*** DATA TO PROCESS ***

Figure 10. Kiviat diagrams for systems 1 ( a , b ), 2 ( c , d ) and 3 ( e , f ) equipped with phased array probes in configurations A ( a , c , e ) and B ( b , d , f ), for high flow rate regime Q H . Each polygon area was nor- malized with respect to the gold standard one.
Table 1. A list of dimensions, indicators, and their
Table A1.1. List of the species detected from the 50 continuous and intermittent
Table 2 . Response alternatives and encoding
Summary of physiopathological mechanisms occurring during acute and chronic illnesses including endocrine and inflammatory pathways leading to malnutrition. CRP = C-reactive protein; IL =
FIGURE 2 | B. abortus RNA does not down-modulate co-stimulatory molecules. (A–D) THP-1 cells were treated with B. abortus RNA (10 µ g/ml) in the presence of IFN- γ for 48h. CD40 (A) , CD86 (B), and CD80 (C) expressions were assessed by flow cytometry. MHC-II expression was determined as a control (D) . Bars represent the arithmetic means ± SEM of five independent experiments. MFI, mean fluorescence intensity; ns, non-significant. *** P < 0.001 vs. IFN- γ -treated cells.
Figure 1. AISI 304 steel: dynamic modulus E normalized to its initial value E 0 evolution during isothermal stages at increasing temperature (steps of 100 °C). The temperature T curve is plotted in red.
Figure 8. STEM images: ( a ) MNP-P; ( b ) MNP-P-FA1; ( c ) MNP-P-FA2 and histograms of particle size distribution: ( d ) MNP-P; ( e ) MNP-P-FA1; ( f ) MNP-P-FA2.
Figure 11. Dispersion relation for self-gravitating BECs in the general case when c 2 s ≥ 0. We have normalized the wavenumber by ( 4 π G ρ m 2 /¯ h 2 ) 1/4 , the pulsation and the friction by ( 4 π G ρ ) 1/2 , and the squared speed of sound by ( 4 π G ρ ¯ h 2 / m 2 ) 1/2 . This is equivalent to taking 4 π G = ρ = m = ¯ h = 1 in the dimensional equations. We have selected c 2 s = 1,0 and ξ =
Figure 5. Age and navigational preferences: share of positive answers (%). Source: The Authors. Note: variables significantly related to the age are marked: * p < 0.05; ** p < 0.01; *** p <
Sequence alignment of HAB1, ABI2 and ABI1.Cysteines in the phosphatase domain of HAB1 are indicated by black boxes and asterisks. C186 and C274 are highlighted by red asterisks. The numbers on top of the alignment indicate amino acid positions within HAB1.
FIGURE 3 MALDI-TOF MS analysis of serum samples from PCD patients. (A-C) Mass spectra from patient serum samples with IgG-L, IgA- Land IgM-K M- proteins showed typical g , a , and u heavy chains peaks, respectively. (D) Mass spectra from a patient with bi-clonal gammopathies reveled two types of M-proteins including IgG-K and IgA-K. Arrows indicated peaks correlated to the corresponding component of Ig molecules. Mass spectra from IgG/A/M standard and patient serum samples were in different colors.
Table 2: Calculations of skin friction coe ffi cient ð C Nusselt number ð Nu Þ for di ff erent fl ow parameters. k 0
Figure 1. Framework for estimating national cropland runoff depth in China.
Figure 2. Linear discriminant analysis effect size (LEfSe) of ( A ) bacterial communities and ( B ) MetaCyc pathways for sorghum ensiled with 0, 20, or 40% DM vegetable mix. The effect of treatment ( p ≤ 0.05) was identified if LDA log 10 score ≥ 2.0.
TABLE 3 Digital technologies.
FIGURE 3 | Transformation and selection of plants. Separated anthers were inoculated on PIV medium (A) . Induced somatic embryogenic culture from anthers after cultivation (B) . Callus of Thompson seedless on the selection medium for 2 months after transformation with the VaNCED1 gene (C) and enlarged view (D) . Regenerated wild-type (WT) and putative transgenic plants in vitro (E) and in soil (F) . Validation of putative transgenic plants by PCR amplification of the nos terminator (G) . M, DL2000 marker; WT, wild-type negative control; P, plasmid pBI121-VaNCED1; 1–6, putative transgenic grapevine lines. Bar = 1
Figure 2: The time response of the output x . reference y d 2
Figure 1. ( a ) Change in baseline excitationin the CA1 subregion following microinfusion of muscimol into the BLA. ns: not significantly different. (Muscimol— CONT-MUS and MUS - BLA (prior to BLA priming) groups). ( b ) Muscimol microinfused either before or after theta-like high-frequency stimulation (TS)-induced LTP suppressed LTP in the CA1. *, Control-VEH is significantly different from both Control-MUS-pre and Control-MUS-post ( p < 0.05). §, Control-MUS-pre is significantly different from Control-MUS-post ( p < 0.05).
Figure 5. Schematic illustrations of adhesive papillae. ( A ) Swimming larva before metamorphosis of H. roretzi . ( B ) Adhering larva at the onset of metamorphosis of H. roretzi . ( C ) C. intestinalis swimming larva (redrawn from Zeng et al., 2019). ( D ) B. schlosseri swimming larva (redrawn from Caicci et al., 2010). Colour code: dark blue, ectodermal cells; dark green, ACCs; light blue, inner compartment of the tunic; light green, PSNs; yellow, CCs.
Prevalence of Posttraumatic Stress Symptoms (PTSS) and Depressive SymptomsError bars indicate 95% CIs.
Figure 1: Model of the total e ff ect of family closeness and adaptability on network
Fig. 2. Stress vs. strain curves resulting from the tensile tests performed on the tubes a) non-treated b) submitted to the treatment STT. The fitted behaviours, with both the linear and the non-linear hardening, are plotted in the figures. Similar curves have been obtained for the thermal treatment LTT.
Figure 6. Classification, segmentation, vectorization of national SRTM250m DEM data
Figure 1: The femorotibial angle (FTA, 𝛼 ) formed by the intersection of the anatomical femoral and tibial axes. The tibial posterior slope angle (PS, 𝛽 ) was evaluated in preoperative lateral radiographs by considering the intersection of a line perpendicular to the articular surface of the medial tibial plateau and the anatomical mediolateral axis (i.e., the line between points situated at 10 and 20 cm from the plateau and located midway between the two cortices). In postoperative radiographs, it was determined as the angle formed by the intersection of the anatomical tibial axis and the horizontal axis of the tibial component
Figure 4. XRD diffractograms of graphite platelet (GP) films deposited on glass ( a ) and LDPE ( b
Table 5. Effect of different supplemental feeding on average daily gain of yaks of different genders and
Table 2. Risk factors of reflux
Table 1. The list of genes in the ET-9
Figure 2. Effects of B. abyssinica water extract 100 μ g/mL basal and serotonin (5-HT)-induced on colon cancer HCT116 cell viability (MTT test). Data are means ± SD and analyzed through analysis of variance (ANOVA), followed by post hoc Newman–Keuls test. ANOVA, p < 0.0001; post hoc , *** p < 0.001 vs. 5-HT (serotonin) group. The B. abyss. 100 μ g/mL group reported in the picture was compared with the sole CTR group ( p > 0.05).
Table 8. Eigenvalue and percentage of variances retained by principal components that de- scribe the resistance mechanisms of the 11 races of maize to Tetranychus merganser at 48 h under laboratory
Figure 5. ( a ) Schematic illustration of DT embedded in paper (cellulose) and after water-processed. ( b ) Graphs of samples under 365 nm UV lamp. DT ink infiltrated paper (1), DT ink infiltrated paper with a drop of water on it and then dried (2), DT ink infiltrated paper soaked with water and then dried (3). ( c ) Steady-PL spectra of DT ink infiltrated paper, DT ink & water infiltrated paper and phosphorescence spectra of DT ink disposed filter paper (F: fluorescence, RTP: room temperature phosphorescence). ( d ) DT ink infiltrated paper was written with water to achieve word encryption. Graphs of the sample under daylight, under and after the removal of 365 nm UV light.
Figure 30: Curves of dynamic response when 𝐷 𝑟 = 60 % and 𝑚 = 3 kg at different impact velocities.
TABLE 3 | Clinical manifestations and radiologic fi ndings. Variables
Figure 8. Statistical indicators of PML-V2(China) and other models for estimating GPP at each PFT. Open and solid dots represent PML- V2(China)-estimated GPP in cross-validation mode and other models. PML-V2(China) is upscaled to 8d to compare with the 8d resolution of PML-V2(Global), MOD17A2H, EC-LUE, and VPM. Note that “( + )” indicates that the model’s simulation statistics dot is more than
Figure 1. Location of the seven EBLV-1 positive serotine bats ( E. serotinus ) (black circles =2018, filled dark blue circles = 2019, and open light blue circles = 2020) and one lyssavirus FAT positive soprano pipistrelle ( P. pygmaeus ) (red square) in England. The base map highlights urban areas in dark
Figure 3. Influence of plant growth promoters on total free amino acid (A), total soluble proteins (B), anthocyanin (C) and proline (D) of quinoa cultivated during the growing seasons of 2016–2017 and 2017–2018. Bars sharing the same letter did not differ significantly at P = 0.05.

***

- _ACTIVITY_
Starting with the line with "Figure 2. Linear" above and going on through the line with "TABLE 3 Digital technologies.", transcribe every line exactly, both ends included, and add nothing.

- _SOLUTION_
Figure 2. Linear discriminant analysis effect size (LEfSe) of ( A ) bacterial communities and ( B ) MetaCyc pathways for sorghum ensiled with 0, 20, or 40% DM vegetable mix. The effect of treatment ( p ≤ 0.05) was identified if LDA log 10 score ≥ 2.0.
TABLE 3 Digital technologies.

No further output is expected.